# [Provided records]

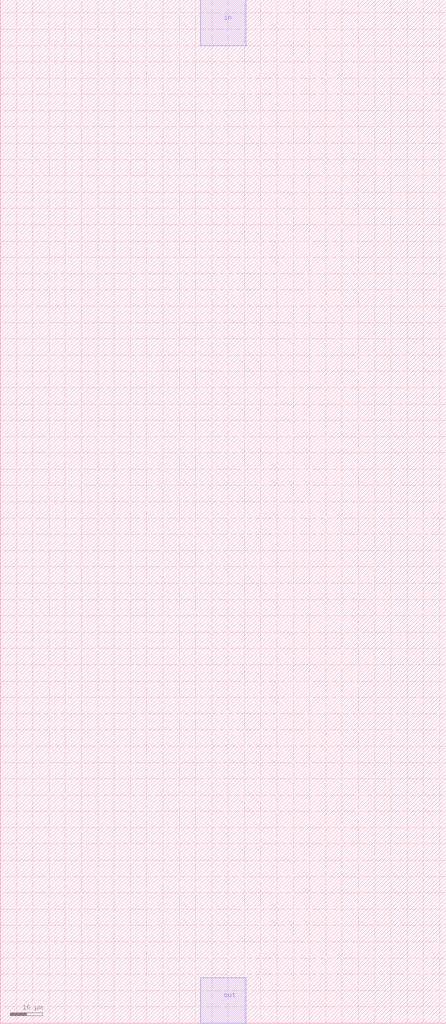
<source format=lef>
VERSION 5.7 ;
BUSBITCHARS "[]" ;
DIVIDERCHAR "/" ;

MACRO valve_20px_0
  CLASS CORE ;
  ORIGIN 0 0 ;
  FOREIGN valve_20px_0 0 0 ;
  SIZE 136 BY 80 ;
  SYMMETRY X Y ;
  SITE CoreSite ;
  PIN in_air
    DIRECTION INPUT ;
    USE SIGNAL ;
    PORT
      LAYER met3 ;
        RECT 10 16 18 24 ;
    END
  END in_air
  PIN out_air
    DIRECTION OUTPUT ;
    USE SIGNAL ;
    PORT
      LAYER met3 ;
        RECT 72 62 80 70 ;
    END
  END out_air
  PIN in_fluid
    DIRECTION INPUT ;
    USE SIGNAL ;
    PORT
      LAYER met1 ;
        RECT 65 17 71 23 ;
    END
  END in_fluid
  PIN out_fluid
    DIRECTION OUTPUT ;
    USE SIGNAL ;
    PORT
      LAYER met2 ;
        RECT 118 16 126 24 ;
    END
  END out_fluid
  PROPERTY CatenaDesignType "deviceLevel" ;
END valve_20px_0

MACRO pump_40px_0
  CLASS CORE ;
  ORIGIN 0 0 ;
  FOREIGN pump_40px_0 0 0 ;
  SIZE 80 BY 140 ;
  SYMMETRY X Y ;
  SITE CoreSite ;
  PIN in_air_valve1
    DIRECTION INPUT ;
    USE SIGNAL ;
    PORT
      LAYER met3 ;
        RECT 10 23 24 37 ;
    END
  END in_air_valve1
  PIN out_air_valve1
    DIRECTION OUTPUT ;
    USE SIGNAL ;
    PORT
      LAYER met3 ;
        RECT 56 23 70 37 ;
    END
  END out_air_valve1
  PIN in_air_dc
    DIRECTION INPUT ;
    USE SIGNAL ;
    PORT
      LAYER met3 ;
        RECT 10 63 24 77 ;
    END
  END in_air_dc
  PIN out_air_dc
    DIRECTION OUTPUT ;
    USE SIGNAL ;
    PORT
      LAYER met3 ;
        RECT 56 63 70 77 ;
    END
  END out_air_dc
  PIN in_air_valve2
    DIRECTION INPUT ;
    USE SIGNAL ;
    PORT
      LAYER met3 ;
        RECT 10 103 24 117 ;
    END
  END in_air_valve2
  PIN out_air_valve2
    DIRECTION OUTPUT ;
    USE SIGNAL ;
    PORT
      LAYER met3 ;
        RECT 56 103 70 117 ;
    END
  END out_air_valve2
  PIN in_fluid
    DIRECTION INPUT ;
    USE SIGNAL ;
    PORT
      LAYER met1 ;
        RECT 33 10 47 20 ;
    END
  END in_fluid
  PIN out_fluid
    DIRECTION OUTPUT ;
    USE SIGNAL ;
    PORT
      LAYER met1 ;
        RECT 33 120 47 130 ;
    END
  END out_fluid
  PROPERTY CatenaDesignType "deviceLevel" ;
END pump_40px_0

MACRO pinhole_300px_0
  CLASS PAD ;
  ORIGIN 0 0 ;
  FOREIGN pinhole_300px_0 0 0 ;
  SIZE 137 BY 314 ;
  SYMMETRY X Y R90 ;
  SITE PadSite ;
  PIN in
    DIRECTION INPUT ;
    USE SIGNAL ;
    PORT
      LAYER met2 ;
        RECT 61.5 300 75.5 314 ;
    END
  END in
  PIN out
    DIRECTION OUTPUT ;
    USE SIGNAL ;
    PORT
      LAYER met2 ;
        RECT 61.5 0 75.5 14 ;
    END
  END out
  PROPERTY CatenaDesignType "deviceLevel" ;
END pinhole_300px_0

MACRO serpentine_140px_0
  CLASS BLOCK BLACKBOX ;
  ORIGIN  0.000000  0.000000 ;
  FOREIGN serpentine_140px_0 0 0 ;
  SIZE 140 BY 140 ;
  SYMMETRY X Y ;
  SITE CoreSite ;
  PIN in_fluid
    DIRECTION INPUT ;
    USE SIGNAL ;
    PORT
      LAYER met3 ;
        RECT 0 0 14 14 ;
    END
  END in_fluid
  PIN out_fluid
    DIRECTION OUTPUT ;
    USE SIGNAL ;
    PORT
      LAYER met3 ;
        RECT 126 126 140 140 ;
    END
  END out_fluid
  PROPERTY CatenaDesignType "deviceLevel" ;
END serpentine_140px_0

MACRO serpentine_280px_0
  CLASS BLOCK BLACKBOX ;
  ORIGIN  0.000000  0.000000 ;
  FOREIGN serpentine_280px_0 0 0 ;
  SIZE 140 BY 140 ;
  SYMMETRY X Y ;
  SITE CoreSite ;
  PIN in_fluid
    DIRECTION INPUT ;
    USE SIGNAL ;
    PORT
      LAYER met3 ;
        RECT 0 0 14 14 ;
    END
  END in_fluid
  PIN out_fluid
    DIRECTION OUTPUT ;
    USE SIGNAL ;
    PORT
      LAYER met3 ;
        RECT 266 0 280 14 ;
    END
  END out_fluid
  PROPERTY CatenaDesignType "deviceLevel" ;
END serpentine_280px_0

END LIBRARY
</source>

# [What the exercise asks]
Transcribe the data word for word, with no images.

# [Exercise result]
<source format=lef>
VERSION 5.7 ;
BUSBITCHARS "[]" ;
DIVIDERCHAR "/" ;

MACRO valve_20px_0
  CLASS CORE ;
  ORIGIN 0 0 ;
  FOREIGN valve_20px_0 0 0 ;
  SIZE 136 BY 80 ;
  SYMMETRY X Y ;
  SITE CoreSite ;
  PIN in_air
    DIRECTION INPUT ;
    USE SIGNAL ;
    PORT
      LAYER met3 ;
        RECT 10 16 18 24 ;
    END
  END in_air
  PIN out_air
    DIRECTION OUTPUT ;
    USE SIGNAL ;
    PORT
      LAYER met3 ;
        RECT 72 62 80 70 ;
    END
  END out_air
  PIN in_fluid
    DIRECTION INPUT ;
    USE SIGNAL ;
    PORT
      LAYER met1 ;
        RECT 65 17 71 23 ;
    END
  END in_fluid
  PIN out_fluid
    DIRECTION OUTPUT ;
    USE SIGNAL ;
    PORT
      LAYER met2 ;
        RECT 118 16 126 24 ;
    END
  END out_fluid
  PROPERTY CatenaDesignType "deviceLevel" ;
END valve_20px_0

MACRO pump_40px_0
  CLASS CORE ;
  ORIGIN 0 0 ;
  FOREIGN pump_40px_0 0 0 ;
  SIZE 80 BY 140 ;
  SYMMETRY X Y ;
  SITE CoreSite ;
  PIN in_air_valve1
    DIRECTION INPUT ;
    USE SIGNAL ;
    PORT
      LAYER met3 ;
        RECT 10 23 24 37 ;
    END
  END in_air_valve1
  PIN out_air_valve1
    DIRECTION OUTPUT ;
    USE SIGNAL ;
    PORT
      LAYER met3 ;
        RECT 56 23 70 37 ;
    END
  END out_air_valve1
  PIN in_air_dc
    DIRECTION INPUT ;
    USE SIGNAL ;
    PORT
      LAYER met3 ;
        RECT 10 63 24 77 ;
    END
  END in_air_dc
  PIN out_air_dc
    DIRECTION OUTPUT ;
    USE SIGNAL ;
    PORT
      LAYER met3 ;
        RECT 56 63 70 77 ;
    END
  END out_air_dc
  PIN in_air_valve2
    DIRECTION INPUT ;
    USE SIGNAL ;
    PORT
      LAYER met3 ;
        RECT 10 103 24 117 ;
    END
  END in_air_valve2
  PIN out_air_valve2
    DIRECTION OUTPUT ;
    USE SIGNAL ;
    PORT
      LAYER met3 ;
        RECT 56 103 70 117 ;
    END
  END out_air_valve2
  PIN in_fluid
    DIRECTION INPUT ;
    USE SIGNAL ;
    PORT
      LAYER met1 ;
        RECT 33 10 47 20 ;
    END
  END in_fluid
  PIN out_fluid
    DIRECTION OUTPUT ;
    USE SIGNAL ;
    PORT
      LAYER met1 ;
        RECT 33 120 47 130 ;
    END
  END out_fluid
  PROPERTY CatenaDesignType "deviceLevel" ;
END pump_40px_0

MACRO pinhole_300px_0
  CLASS PAD ;
  ORIGIN 0 0 ;
  FOREIGN pinhole_300px_0 0 0 ;
  SIZE 137 BY 314 ;
  SYMMETRY X Y R90 ;
  SITE PadSite ;
  PIN in
    DIRECTION INPUT ;
    USE SIGNAL ;
    PORT
      LAYER met2 ;
        RECT 61.5 300 75.5 314 ;
    END
  END in
  PIN out
    DIRECTION OUTPUT ;
    USE SIGNAL ;
    PORT
      LAYER met2 ;
        RECT 61.5 0 75.5 14 ;
    END
  END out
  PROPERTY CatenaDesignType "deviceLevel" ;
END pinhole_300px_0

MACRO serpentine_140px_0
  CLASS BLOCK BLACKBOX ;
  ORIGIN  0.000000  0.000000 ;
  FOREIGN serpentine_140px_0 0 0 ;
  SIZE 140 BY 140 ;
  SYMMETRY X Y ;
  SITE CoreSite ;
  PIN in_fluid
    DIRECTION INPUT ;
    USE SIGNAL ;
    PORT
      LAYER met3 ;
        RECT 0 0 14 14 ;
    END
  END in_fluid
  PIN out_fluid
    DIRECTION OUTPUT ;
    USE SIGNAL ;
    PORT
      LAYER met3 ;
        RECT 126 126 140 140 ;
    END
  END out_fluid
  PROPERTY CatenaDesignType "deviceLevel" ;
END serpentine_140px_0

MACRO serpentine_280px_0
  CLASS BLOCK BLACKBOX ;
  ORIGIN  0.000000  0.000000 ;
  FOREIGN serpentine_280px_0 0 0 ;
  SIZE 140 BY 140 ;
  SYMMETRY X Y ;
  SITE CoreSite ;
  PIN in_fluid
    DIRECTION INPUT ;
    USE SIGNAL ;
    PORT
      LAYER met3 ;
        RECT 0 0 14 14 ;
    END
  END in_fluid
  PIN out_fluid
    DIRECTION OUTPUT ;
    USE SIGNAL ;
    PORT
      LAYER met3 ;
        RECT 266 0 280 14 ;
    END
  END out_fluid
  PROPERTY CatenaDesignType "deviceLevel" ;
END serpentine_280px_0

END LIBRARY
</source>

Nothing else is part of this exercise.